### Exercise objective
Starting at the line containing "llen, die in unseren" and ending at the line containing "Логістичний код (12NC)", transcribe the listing below exactly. Keep both end lines, skip the pictures, and copy nothing else.
============
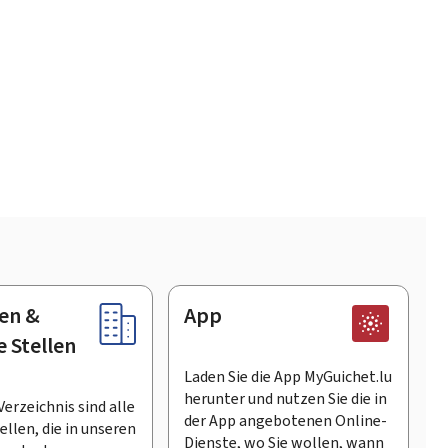
en &
App
e Stellen
Laden Sie die App MyGuichet.lu
herunter und nutzen Sie die in
Verzeichnis sind alle
der App angebotenen Online-
llen, die in unseren
Dienste, wo Sie wollen, wann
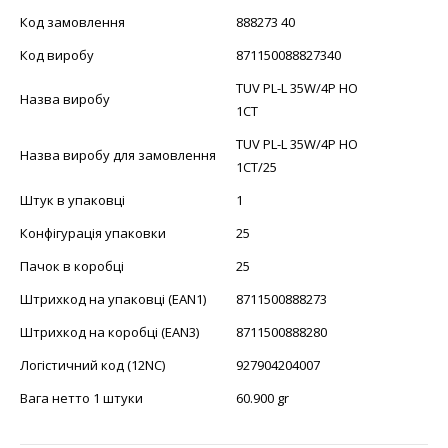
Код замовлення
888273 40
Код виробу
871150088827340
TUV PL-L 35W/4P HO
Назва виробу
1CT
TUV PL-L 35W/4P HO
Назва виробу для замовлення
1CT/25
Штук в упаковці
1
Конфігурація упаковки
25
Пачок в коробці
25
Штрихкод на упаковці (EAN1)
8711500888273
Штрихкод на коробці (EAN3)
8711500888280
Логістичний код (12NC)
927904204007
Вага нетто 1 штуки
60.900 gr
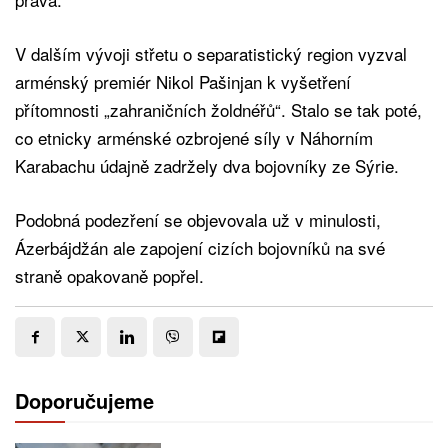
V dalším vývoji střetu o separatistický region vyzval
arménský premiér Nikol Pašinjan k vyšetření
přítomnosti „zahraničních žoldnéřů“. Stalo se tak poté,
co etnicky arménské ozbrojené síly v Náhorním
Karabachu údajně zadržely dva bojovníky ze Sýrie.
Podobná podezření se objevovala už v minulosti,
Ázerbájdžán ale zapojení cizích bojovníků na své
straně opakovaně popřel.
Doporučujeme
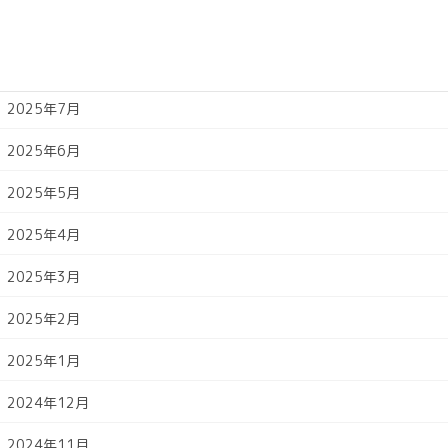
2025年9月
2025年8月
2025年7月
2025年6月
2025年5月
2025年4月
2025年3月
2025年2月
2025年1月
2024年12月
2024年11月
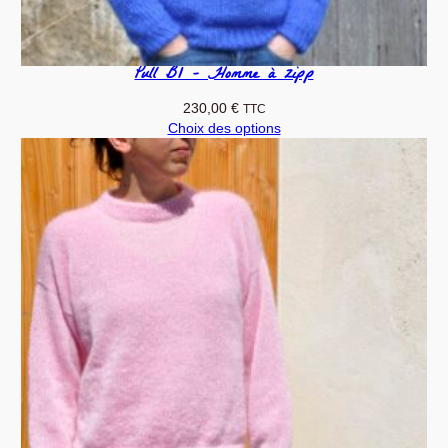
Pull B1 – Homme à zipp
230,00
€
TTC
Choix des options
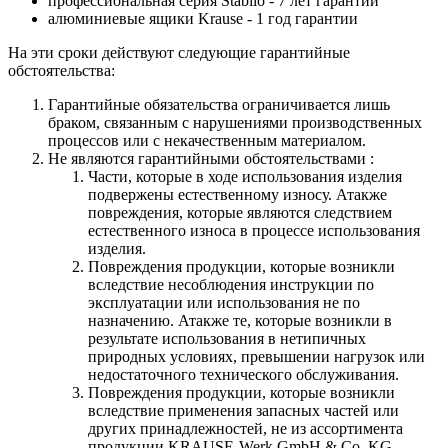
профессиональная серия Stabilo - 7 лет гарантии
алюминиевые ящики
Krause
- 1 год гарантии
На эти сроки действуют следующие гарантийные
обстоятельства:
Гарантийные обязательства
ограничивается лишь
браком, связанным с нарушениями производственных
процессов или с некачественным материалом.
Не являются гарантийными обстоятельствами :
Части, которые в ходе использования изделия
подвержены естественному износу. Атакже
повреждения, которые являются следствием
естественного износа в процессе использования
изделия.
Повреждения продукции, которые возникли
вследствие несоблюдения инструкции по
эксплуатации или использования не по
назначению. Атакже те, которые возникли в
результате использования в нетипичных
природных условиях, превышении нагрузок или
недостаточного технического обслуживания.
Повреждения продукции, которые возникли
вследствие применения запасных частей или
других принадлежностей, не из ассортимента
продукции KRAUSE-Werk GmbH & Со. KG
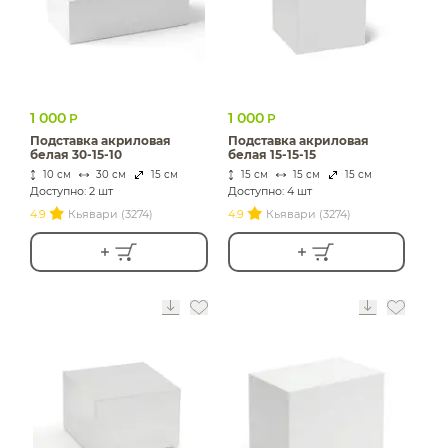
1 000
1 000
Р
Р
Подставка акриловая
Подставка акриловая
белая 30-15-10
белая 15-15-15
10 см
30 см
15 см
15 см
15 см
15 см
Доступно: 2 шт
Доступно: 4 шт
4.9
Кьявари (3274)
4.9
Кьявари (3274)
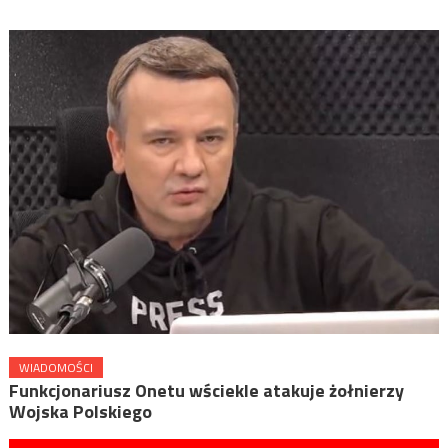
WIADOMOŚCI
Funkcjonariusz Onetu wściekle atakuje żołnierzy
Wojska Polskiego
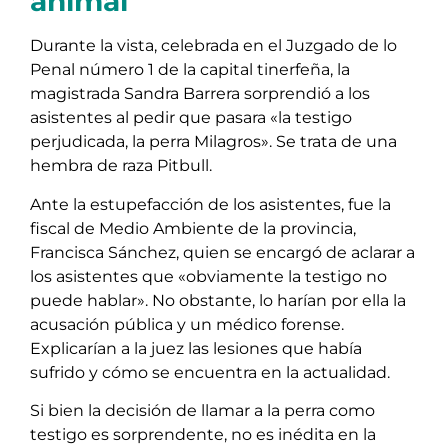
animal
Durante la vista, celebrada en el Juzgado de lo
Penal número 1 de la capital tinerfeña, la
magistrada Sandra Barrera sorprendió a los
asistentes al pedir que pasara «la testigo
perjudicada, la perra Milagros». Se trata de una
hembra de raza Pitbull.
Ante la estupefacción de los asistentes, fue la
fiscal de Medio Ambiente de la provincia,
Francisca Sánchez, quien se encargó de aclarar a
los asistentes que «obviamente la testigo no
puede hablar». No obstante, lo harían por ella la
acusación pública y un médico forense.
Explicarían a la juez las lesiones que había
sufrido y cómo se encuentra en la actualidad.
Si bien la decisión de llamar a la perra como
testigo es sorprendente, no es inédita en la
============
### Answer to the exercise
llen, die in unseren
Dienste, wo Sie wollen, wann
Код замовлення
888273 40
Код виробу
871150088827340
TUV PL-L 35W/4P HO
Назва виробу
1CT
TUV PL-L 35W/4P HO
Назва виробу для замовлення
1CT/25
Штук в упаковці
1
Конфігурація упаковки
25
Пачок в коробці
25
Штрихкод на упаковці (EAN1)
8711500888273
Штрихкод на коробці (EAN3)
8711500888280
Логістичний код (12NC)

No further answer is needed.